- Bipartisanship seen unlikely after GOP-only tax law
- Talk about second reconciliation bill getting louder
Republicans are pushing for policy changes on traditionally bipartisan issues like cryptocurrency, but in the aftermath of the GOP’s $3.4 trillion tax-and-spending bill there may be little goodwill left.
The House effort starts with a Ways and Means subcommittee hearing Wednesday on digital asset policy, where lawmakers will hear from the Blockchain Association and Fidelity Investments, among others. Senate Finance Committee Chair Mike Crapo (R-Idaho) said his panel was still forming its agenda, but pointed to bipartisan issues like trade, retirement, and the House-passed bill providing tax treaty-like benefits to Taiwan.

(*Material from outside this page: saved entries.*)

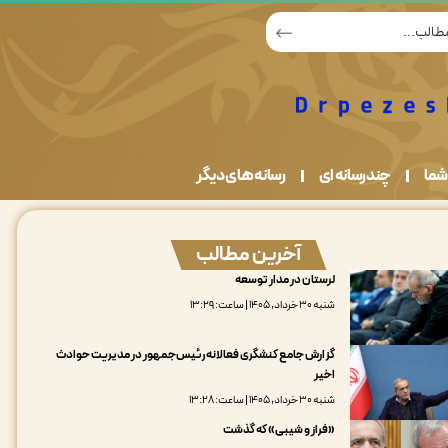
شما
چندرسانه ای
رسانه های دیگر
آخرین مطالب
لرستان در مدار توسعه
شنبه ۳۰ خرداد, ۱۴۰۵ | ساعت: ۱۳:۲۹
گزارش جامع کنشگری فعالانه رئیس‌جمهور در مدیریت حوادث
اخیر
شنبه ۳۰ خرداد, ۱۴۰۵ | ساعت: ۱۳:۲۸
«فراز و شیبی» که گذشت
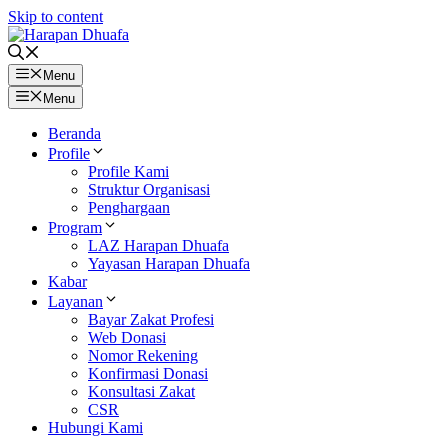
Skip to content
Menu
Menu
Beranda
Profile
Profile Kami
Struktur Organisasi
Penghargaan
Program
LAZ Harapan Dhuafa
Yayasan Harapan Dhuafa
Kabar
Layanan
Bayar Zakat Profesi
Web Donasi
Nomor Rekening
Konfirmasi Donasi
Konsultasi Zakat
CSR
Hubungi Kami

“There are a lot of tax proposals that are still out there,” Crapo said.
Some Democrats, still fuming from the Republican push of the massive law that supercharged Trump’s agenda, don’t appear to be in a cooperative mood. They say Republicans are already poisoning the well by pursuing a second partisan reconciliation bill with further spending cuts.
“We have spent so much time on this foolish, awful bill that I don’t know if they have bandwidth to do anything else,” said Ways and Means member Rep. Linda Sánchez (D-Calif.) after casting her vote against the tax bill.
Room for Crypto?
The GOP-controlled Congress didn’t include tax-related crypto legislation in their massive bill, and some lawmakers see momentum to move legislation related to the assets.

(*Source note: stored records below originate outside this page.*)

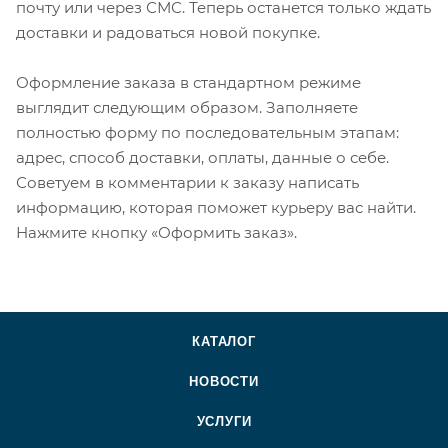
почту или через СМС. Теперь останется только ждать
доставки и радоваться новой покупке.
Оформление заказа в стандартном режиме
выглядит следующим образом. Заполняете
полностью форму по последовательным этапам:
адрес, способ доставки, оплаты, данные о себе.
Советуем в комментарии к заказу написать
информацию, которая поможет курьеру вас найти.
Нажмите кнопку «Оформить заказ».
КАТАЛОГ
НОВОСТИ
УСЛУГИ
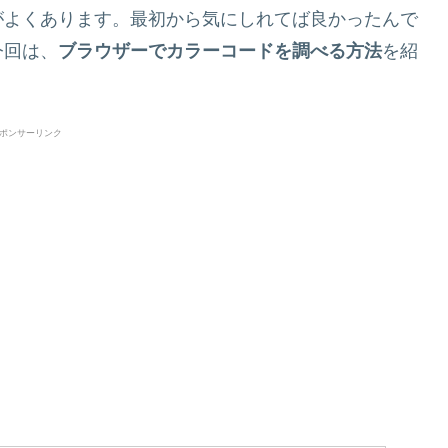
がよくあります。最初から気にしれてば良かったんで
今回は、
ブラウザーでカラーコードを調べる方法
を紹
ポンサーリンク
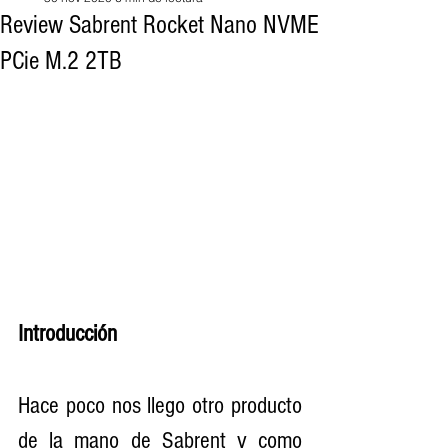
Review Sabrent Rocket Nano NVME
PCie M.2 2TB
Introducción 
Hace poco nos llego otro producto 
de la mano de Sabrent y como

“What I would really like to work on is a lot of the bipartisan crypto tax and crypto policy that we have in the committee,” said Rep. Max Miller (R-Ohio). He pointed to bipartisan support for the Senate-passed legislation establishing a regulatory framework for stablecoins—digital assets pegged to currencies like the dollar.
Some Democrats in both House and Senate joined Republicans in a rollback of Biden administration rules on cryptocurrency tax reporting for decentralized finance markets.
Sen. Elizabeth Warren (D-Mass.) had a dimmer view for the prospects of cross-party collaboration in the space. She’s raised concerns that Republicans, and President Donald Trump, whose family companies have ownership stakes in some cryptocurrencies, are giving the industry a too-light regulatory touch as they consider market structure legislation.
“There’s definitely room for a bipartisan bill, if the process doesn’t get hijacked by the most extreme elements of crypto world,” Warren said. “The real question is, how much influence will the most extreme edge of crypto world have on writing this bill?”
Bipartisan Myth?
There are other areas with at least the potential for cross-party cooperation.
Crapo, with Finance Committee ranking member Sen. Ron Wyden (D-Ore.), released a discussion draft earlier this year full of tax administration fixes and rules for tax preparers.
Wyden said he doesn’t see Republicans offering any olive branches in the aftermath of the tax bill.
“It seems to me, what was talked about several times during the consideration of the first reconciliation bill, doing something bipartisan, is kind of a myth,” Wyden said. “They didn’t wait long after the signing of their bill to basically say, ‘We’re going to do another.’”
Sen. Ron Johnson (R-Wis.), who voted for the giant bill after threatening not to, said hardliners were wooed by GOP leadership’s promise of a second reconciliation bill that would include deeper spending cuts and offset the first bill’s multitrillion-dollar hit to revenue.
“I think I pretty well have a commitment they’re going to do that,” Johnson said. “Another reason is why I definitely had to vote yes, or I would have just dealt myself out of being involved in that process. And I want to be highly involved.”
Lawmakers in recent days say work on a sequel has already begun.
Some Extenders Left Behind
Republicans included a smattering of smaller expiring or expired provisions in their megabill, but not all of them. In the past, these would have been addressed in a bipartisan so-called extenders bill.
The law included longer runways for what could have been foundational pieces of such an extenders package. Those include the New Markets Tax Credit, low income housing credits, and a permanent extension of the so-called rum cover over.
Some items were left behind, such as a break for tuna canneries in American Samoa and the Work Opportunity Tax Credit. Those and other items may not get a legislative vehicle to hitch a ride on any time soon, said Joseph Boddicker, a counsel in Alston & Bird’s federal and international tax group and former adviser to Senate Republican tax writers.
“In the case of a partisan reconciliation bill, a second one, it seems unlikely that a lot of these ‘orphan extenders’ will be addressed,” he said.